The Three Circles
The Three Circles is a tool we use to define our sexual sobriety. We organize our behaviors according to whether they are addictive, healthy, or somewhere in between. Often a new member will ask, “What do I put in my circles? How do I know what behaviors are compulsive for me?” In the beginning, it is sometimes difficult to determine if a particular behavior is unmanageable. We may also be unsure which circle a behavior belongs in, or whether it belongs in our circles at all. Typically, our sponsor helps us with this task. If you do not feel ready to take the step of choosing a sponsor, ask a sober member of the program to assist you in a preliminary determination of Inner, Middle, and Outer Circle behaviors.
Each of the following characteristics may be an indication of compulsive sexuality:
- You are unable to stop the behavior when you want to.
- The behavior is something you keep secret.
- Revealing your behavior may have negative consequences in your life.
- You use these behaviors to numb yourself from difficult feelings or to avoid responsibilities.
- Your behavior is devoid of intimacy and respect for yourself and others.

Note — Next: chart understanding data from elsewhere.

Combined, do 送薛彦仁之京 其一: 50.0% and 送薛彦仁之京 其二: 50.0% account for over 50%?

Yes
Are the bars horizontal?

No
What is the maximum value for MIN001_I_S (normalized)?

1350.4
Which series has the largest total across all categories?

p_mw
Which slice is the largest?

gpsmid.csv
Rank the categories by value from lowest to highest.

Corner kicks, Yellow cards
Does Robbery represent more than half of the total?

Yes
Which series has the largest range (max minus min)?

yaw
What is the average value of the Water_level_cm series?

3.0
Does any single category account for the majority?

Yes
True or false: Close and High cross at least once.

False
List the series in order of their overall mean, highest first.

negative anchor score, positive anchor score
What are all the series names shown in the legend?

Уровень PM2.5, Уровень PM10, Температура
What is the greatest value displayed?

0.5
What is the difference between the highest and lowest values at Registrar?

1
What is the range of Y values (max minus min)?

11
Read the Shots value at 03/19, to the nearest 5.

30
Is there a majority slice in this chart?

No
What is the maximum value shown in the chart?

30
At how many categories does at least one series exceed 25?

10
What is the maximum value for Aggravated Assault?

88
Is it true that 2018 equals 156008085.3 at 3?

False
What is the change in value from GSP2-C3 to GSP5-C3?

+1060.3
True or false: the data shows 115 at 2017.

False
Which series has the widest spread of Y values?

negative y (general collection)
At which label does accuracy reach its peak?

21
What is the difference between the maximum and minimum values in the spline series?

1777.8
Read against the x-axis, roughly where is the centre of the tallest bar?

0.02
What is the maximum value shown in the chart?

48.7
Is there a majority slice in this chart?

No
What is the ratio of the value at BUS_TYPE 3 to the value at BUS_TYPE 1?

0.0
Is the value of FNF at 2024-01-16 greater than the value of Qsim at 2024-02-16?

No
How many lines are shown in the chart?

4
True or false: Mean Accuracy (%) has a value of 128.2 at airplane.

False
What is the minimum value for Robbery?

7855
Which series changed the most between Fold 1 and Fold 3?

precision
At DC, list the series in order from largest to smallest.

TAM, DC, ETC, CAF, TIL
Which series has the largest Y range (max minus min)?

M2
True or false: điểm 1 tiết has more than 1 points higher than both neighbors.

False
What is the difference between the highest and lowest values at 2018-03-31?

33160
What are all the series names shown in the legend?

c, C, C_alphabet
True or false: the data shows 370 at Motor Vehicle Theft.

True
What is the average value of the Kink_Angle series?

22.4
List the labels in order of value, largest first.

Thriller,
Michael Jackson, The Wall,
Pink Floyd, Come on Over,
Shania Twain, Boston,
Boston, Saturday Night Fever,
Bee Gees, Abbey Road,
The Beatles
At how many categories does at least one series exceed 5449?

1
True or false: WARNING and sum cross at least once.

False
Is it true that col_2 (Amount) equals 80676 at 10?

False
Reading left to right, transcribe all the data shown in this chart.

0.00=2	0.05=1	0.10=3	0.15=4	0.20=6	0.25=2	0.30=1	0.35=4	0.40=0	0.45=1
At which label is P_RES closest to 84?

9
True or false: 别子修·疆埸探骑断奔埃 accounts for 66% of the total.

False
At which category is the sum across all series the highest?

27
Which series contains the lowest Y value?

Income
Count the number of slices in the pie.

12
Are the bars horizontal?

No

You don’t need to have your circles worked out perfectly. What is important is that you get them down on paper as soon as possible. By becoming accountable to a recovery plan, you will become more aware of what it means to be powerless over the addiction. Many of us did not know how bad it was until we set down concrete limits on our behavior. It is probably obvious to you that certain sexual behaviors belong in the inner circle. As you learn more about the program and begin to share your story, other details will become clearer. For a more in-depth explanation of circles, refer to the Three Circles pamphlet. The following is a short description:
INNER CIRCLE: These are compulsive sexual behaviors from which we choose to abstain completely. We are powerless over these behaviors, and they lead to pain and suffering. They create a drug-like state that alters our thinking. They can make us a danger to ourselves or others.
MIDDLE CIRCLE: These are behaviors that are much less destructive and much lower in intensity. They do not cause as much unmanageability in our lives. However, if practiced repeatedly, they can lead us back to the Inner Circle. Some members also use the Middle Circle to place behaviors about which they are uncertain.
OUTER CIRCLE: These are program tools and healthy alternative activities that enhance our lives, our recovery, and our spiritual connection. While the Inner Circle relates to behaviors that keep us in isolation and fantasy, the Outer Circle refers to behaviors that help keep us engaged with other people and with reality.
Many find that establishing their Three Circles provides a feeling of relief. It’s like a map to help us be clear about where we have been, where we are, and where we are going. Some find it valuable to write them on a wallet-sized card and to read them each morning or to carry them with us through our day. Sharing our triumphs and struggles regarding our circles with our sponsor and in meetings helps us to stay abstinent.